### Extrait choisi ###
A présent, votre pronostic: Valérie Dittli, démission ou pas?
Vraiment?
Il est certain que Mme Dittli prête à présent le flanc à une critique facile. Une critique opportuniste. On ne peut guère la soupçonner de trafic ou de corruption. Elle a certes fait de l’optimisation fiscale. Mais cela a par exemple été le cas de l’ancien conseiller fédéral PLR Johann Schneider-Ammann, qui avait déplacé le siège de son entreprise à l’étranger. Et ce fut aussi le cas de l’ex-conseiller d’Etat vaudois PLR Pascal Broulis, qui avait gardé son domicile fiscal à Sainte-Croix quand la majeure partie de sa vie se passait à Lausanne.
Le problème est sans doute moins l’optimisation fiscale que le soupçon d'un manque d’intérêt de sa part pour le canton à la direction duquel elle est partie prenante.
### Matériel fourni ###
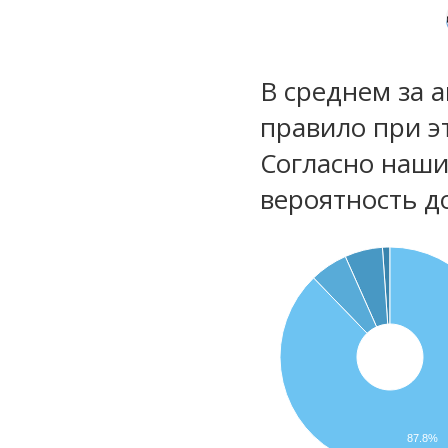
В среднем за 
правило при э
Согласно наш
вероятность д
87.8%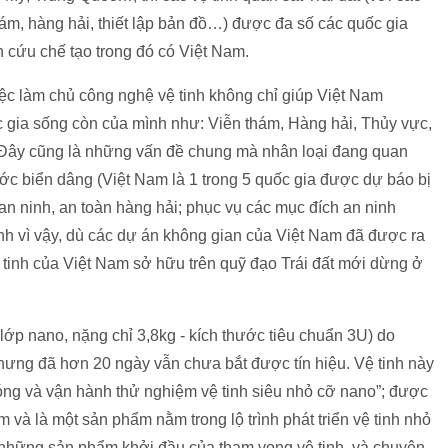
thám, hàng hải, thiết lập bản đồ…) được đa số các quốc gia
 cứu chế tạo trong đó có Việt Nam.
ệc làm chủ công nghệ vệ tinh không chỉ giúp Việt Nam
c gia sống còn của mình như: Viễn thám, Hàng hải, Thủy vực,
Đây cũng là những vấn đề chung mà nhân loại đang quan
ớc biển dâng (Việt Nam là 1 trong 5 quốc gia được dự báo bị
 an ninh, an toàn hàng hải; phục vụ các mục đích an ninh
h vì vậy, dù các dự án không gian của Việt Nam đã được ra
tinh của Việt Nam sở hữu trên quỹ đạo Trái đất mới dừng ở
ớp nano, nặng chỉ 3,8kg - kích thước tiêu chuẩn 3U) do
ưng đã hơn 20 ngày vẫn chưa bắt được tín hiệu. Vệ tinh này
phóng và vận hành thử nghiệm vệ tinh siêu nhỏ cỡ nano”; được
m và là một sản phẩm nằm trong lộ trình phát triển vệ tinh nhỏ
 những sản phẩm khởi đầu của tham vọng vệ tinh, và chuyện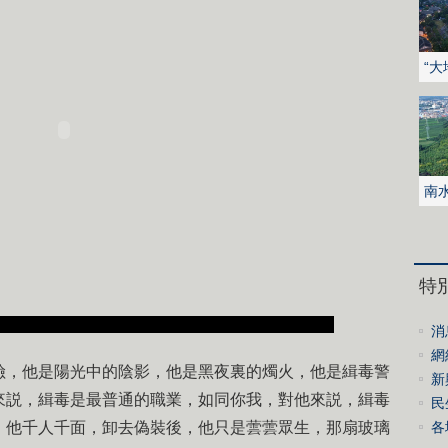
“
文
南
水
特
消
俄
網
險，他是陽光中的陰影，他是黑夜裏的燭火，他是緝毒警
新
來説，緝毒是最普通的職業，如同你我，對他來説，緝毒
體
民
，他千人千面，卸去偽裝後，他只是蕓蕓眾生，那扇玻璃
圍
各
###
### Matériel fourni ###
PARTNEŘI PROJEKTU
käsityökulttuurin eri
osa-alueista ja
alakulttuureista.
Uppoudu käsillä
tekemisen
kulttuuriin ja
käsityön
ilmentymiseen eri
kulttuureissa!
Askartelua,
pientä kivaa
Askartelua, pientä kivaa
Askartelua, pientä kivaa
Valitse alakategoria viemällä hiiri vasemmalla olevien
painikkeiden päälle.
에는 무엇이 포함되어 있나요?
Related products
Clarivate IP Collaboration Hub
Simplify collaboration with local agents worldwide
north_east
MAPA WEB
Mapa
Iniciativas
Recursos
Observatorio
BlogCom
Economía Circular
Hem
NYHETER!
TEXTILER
###
### Matériel fourni ###
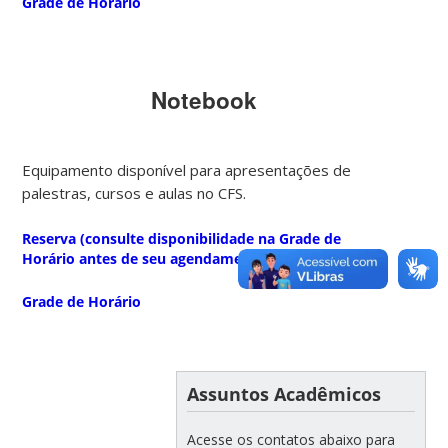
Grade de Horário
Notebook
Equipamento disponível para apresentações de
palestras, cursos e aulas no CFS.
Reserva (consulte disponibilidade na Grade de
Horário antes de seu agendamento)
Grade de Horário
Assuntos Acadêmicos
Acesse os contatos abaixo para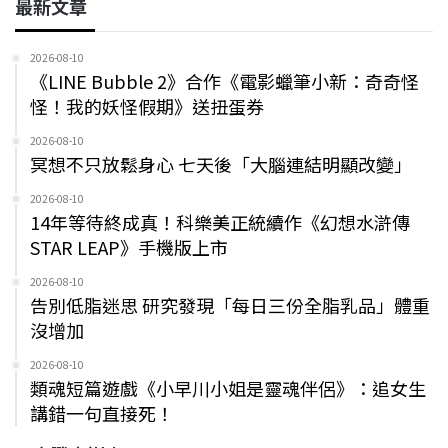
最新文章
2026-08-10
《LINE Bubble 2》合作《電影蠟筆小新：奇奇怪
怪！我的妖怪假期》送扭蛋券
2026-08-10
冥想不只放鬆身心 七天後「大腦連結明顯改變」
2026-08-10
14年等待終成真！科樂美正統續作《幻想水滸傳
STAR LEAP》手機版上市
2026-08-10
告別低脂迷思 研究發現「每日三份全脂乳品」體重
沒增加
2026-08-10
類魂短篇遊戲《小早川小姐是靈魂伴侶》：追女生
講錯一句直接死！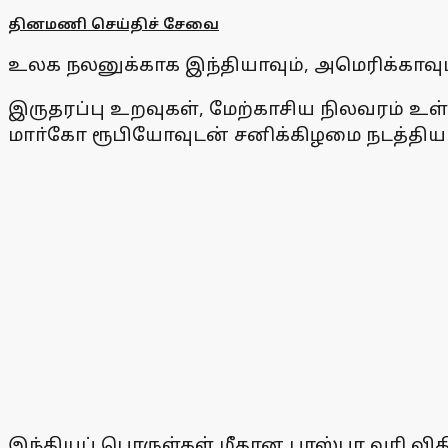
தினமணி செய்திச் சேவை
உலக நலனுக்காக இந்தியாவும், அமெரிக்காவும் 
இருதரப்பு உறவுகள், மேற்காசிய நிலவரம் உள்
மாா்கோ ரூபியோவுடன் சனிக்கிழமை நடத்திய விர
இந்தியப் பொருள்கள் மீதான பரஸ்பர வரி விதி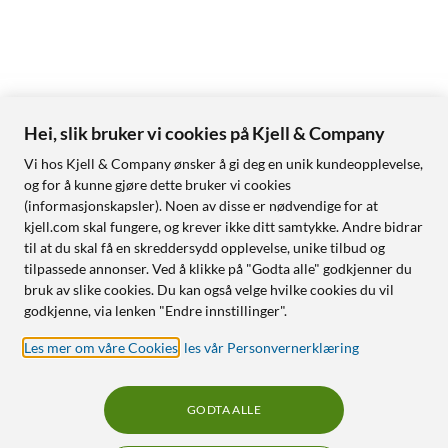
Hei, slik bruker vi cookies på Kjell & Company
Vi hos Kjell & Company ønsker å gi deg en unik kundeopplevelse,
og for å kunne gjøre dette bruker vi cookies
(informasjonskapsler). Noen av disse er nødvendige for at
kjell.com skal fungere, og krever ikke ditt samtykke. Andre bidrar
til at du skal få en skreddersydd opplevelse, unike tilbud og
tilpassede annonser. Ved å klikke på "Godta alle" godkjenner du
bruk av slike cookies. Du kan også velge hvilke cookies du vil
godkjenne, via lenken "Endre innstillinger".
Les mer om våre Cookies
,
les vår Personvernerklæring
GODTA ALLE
###
Consigne - Pourriez-vous poursuivre le passage sur Valérie Dittli à partir de sa dernière phrase ? Les entrées n'ont aucun rôle à jouer ici.

Réponse -
Oui, si l’on veut faire une carrière politique en l’occurrence dans le canton de Vaud, vous devez être du lieu, en tous les cas faire la preuve d’une réelle volonté d’intégration. Ce sont ses intentions politiques qui ne sont pas très claires chez elle. Ce qu’on peut lui reprocher, c’est de faire une thèse de doctorat à Lausanne, d’enchaîner avec un stage d’avocate à Berne, d’alterner ensuite entre ses domiciles fiscaux. Elle est en quelque sorte une itinérante.
Ce qui pose la question de la sincérité de sa démarche politique. Le point le plus embêtant pour elle étant peut-être son aller-retour fiscal entre 2021 et 2022, entre sa défaite aux municipales lausannoises et sa candidature victorieuse aux cantonales. N’est-ce pas là que le bât blesse?
Il est certain que, dans sa carrière, cet épisode va rester. Moins parce qu’elle a fait de l’optimisation fiscale, qu'en raison d’une trajectoire politique peu claire. Elle ne donne pas l’impression d’avoir épousé le canton de Vaud. Si cela ne lui est pas fatal aujourd'hui, c’est une question qu’elle devra affronter à la prochaine échéance électorale si elle décidait de se représenter.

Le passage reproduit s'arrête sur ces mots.